**Work instructions:**
Set down each line from the line holding "Unit testing, status: To do -> Done" to the last line of the entries below, exactly, with both ends included and without pictures.
=== Begin Enclosure ===
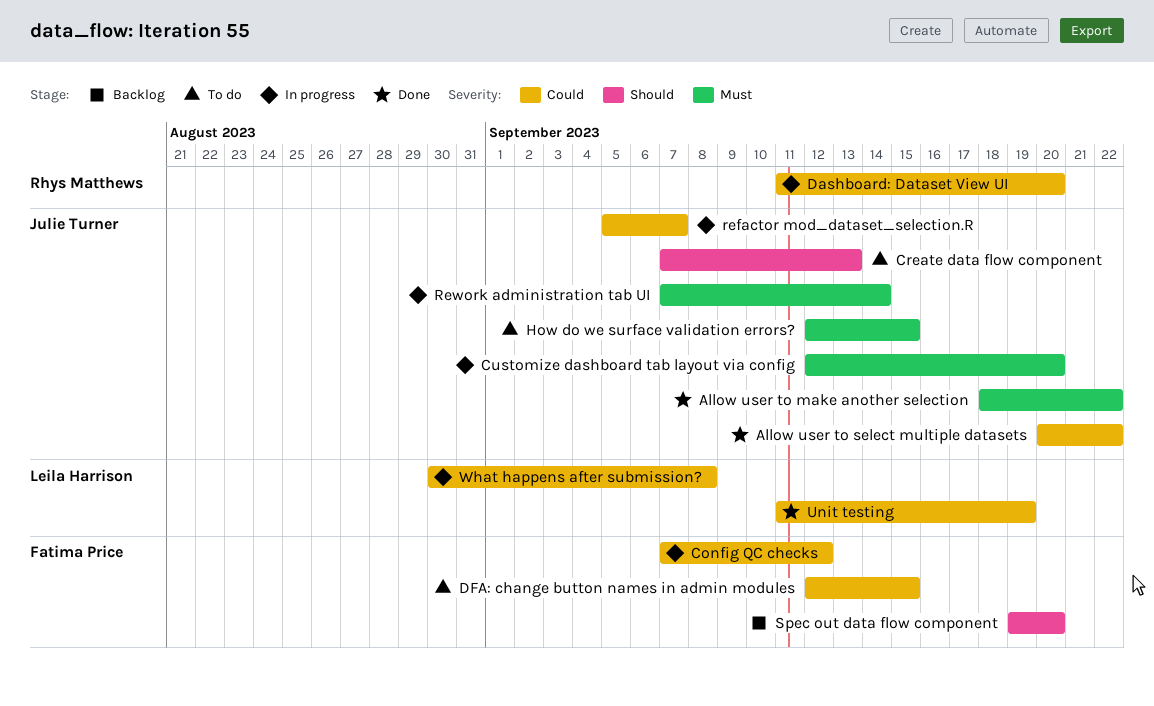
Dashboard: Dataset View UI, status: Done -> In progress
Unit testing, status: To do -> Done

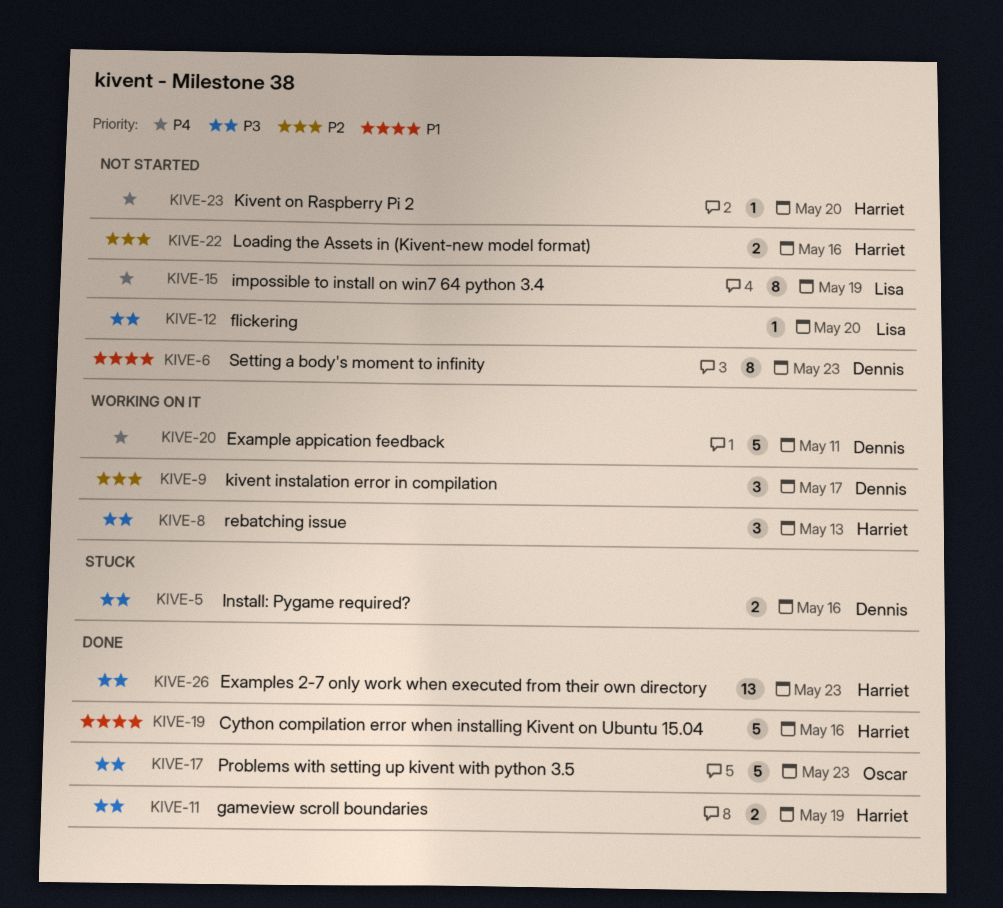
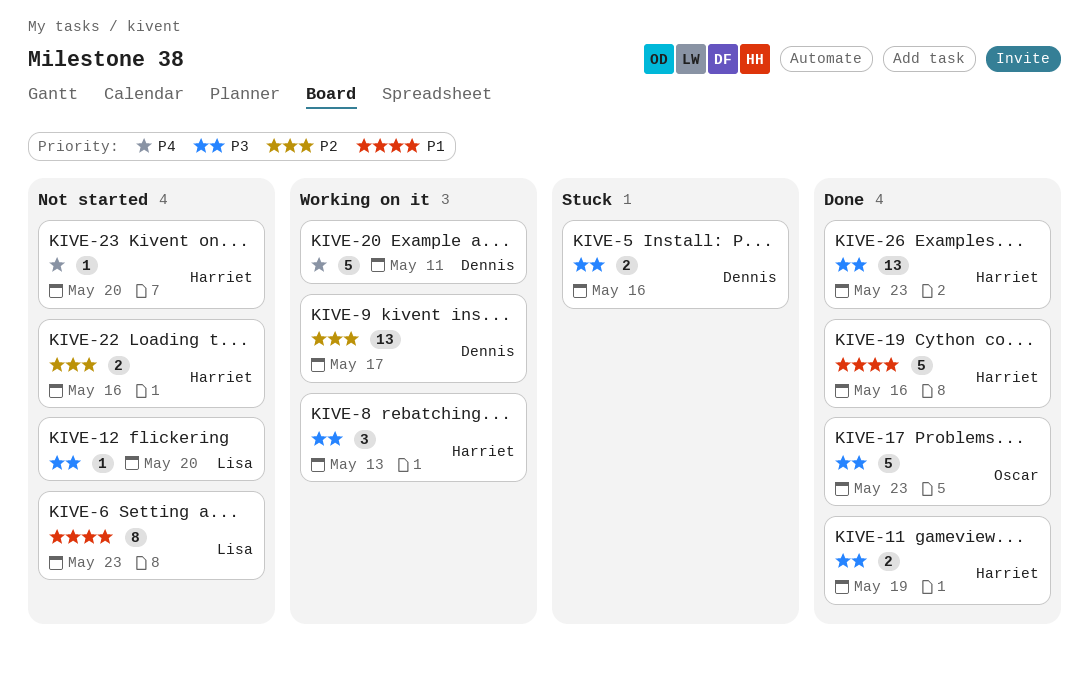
KIVE-6, owner: Dennis -> Lisa
KIVE-9, estimate: 3 -> 13
KIVE-15: present -> none

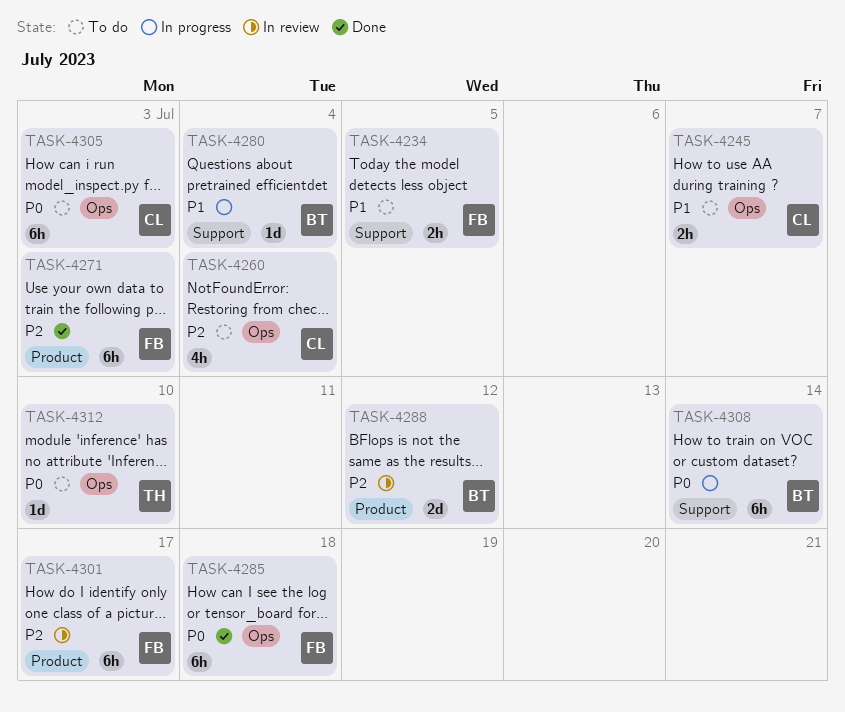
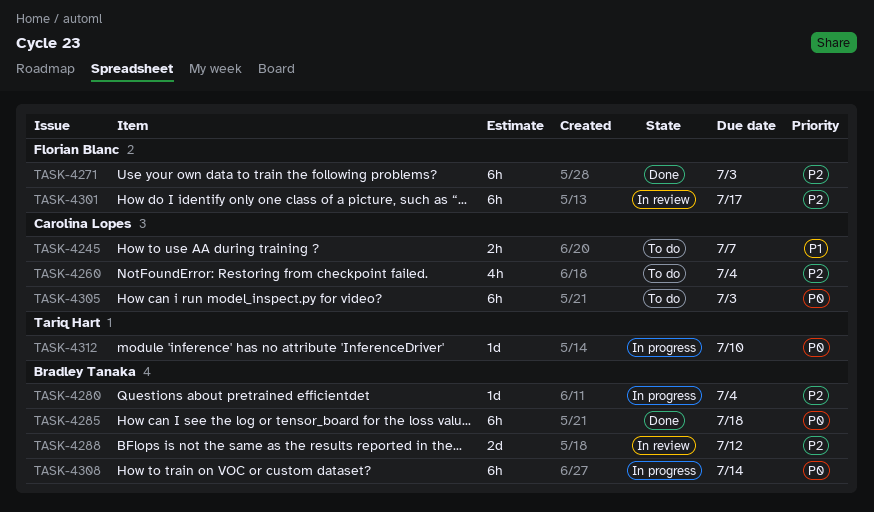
TASK-4234: present -> none
TASK-4280, priority: P1 -> P2
TASK-4285, owner: Florian Blanc -> Bradley Tanaka
TASK-4312, status: To do -> In progress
=== End Enclosure ===
**Output for this exercise:**
Unit testing, status: To do -> Done

KIVE-6, owner: Dennis -> Lisa
KIVE-9, estimate: 3 -> 13
KIVE-15: present -> none

TASK-4234: present -> none
TASK-4280, priority: P1 -> P2
TASK-4285, owner: Florian Blanc -> Bradley Tanaka
TASK-4312, status: To do -> In progress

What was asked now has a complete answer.